Effective recruitment and selection processes where in place and appropriate checks were undertaken before staff began work.

13 June 2012

During a themed inspection looking at Dignity and Nutrition

People told us what it was like to live at this home and described how they were treated by staff and their involvement in making choices about their care. They also told us about the quality and choice of food and drink available. This was because this inspection was part of a themed inspection programme to assess whether older people living in care homes are treated with dignity and respect and whether their nutritional needs are met.

The inspection team was led by a CQC inspector joined by an Expert by Experience people who have experience of using services and who can provide that perspective.

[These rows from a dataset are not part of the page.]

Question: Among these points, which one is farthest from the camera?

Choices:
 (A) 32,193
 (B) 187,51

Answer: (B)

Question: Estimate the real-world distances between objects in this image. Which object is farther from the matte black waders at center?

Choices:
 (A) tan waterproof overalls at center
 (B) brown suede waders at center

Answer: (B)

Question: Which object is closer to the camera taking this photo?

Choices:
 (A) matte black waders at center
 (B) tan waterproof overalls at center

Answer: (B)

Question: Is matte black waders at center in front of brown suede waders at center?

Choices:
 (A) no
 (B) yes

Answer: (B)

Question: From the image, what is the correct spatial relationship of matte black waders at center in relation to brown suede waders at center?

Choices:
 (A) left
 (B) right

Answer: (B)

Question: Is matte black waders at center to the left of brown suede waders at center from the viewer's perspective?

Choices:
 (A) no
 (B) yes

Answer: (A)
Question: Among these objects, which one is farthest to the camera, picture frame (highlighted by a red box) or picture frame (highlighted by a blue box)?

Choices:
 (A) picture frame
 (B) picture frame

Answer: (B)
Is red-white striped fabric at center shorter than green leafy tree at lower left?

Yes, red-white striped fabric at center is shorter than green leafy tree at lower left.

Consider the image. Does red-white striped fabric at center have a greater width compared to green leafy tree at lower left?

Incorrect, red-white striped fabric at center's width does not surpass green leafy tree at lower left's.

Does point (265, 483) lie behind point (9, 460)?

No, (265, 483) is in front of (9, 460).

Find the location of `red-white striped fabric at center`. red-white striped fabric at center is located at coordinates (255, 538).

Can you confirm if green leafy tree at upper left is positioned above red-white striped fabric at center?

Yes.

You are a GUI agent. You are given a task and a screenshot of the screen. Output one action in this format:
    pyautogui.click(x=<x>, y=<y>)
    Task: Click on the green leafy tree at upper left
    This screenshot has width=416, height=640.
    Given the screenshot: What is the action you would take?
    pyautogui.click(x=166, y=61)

We used the Short Observational Framework for Inspection (SOFI). SOFI is a specific way of observing care to help us understand the experience of people who could not talk with us.

People who use the service told us that staff were kind and respected their privacy.

People using the service confirmed that they were offered a choice in relation to activities, care preferences and food and drink.

One person we spoke with told us, 'My requests are treated with care and respect. I am allowed to maintain my privacy. I am quite happy about the way I am treated'.

People using the service told us that they were satisfied with the food provided by the home.

People described the food as, 'Excellent', 'Lovely', 'Nice' and 'Alright'.

They confirmed they had a choice of menu and that their religious and cultural menu requirements were being met.

People who use the service told us that they felt safe at the home.

They told us they had no concerns or complaints about their care but would speak with the manager or the staff if they needed to.

People told us that the manager was approachable and listened to their problems.

People who use the service were positive about the staff who supported them. They told us there were enough staff on duty to meet their needs.

People told us the staff were, 'polite' and 'Not too rushed' when they needed support.

The service was ensuring that records in relation to nutrition and health care needs were up to date, reviewed with the person concerned and were kept securely.

This meant that any changes in a person's nutritional requirements or possible associated health care problems were identified promptly so the manager could take the appropriate action.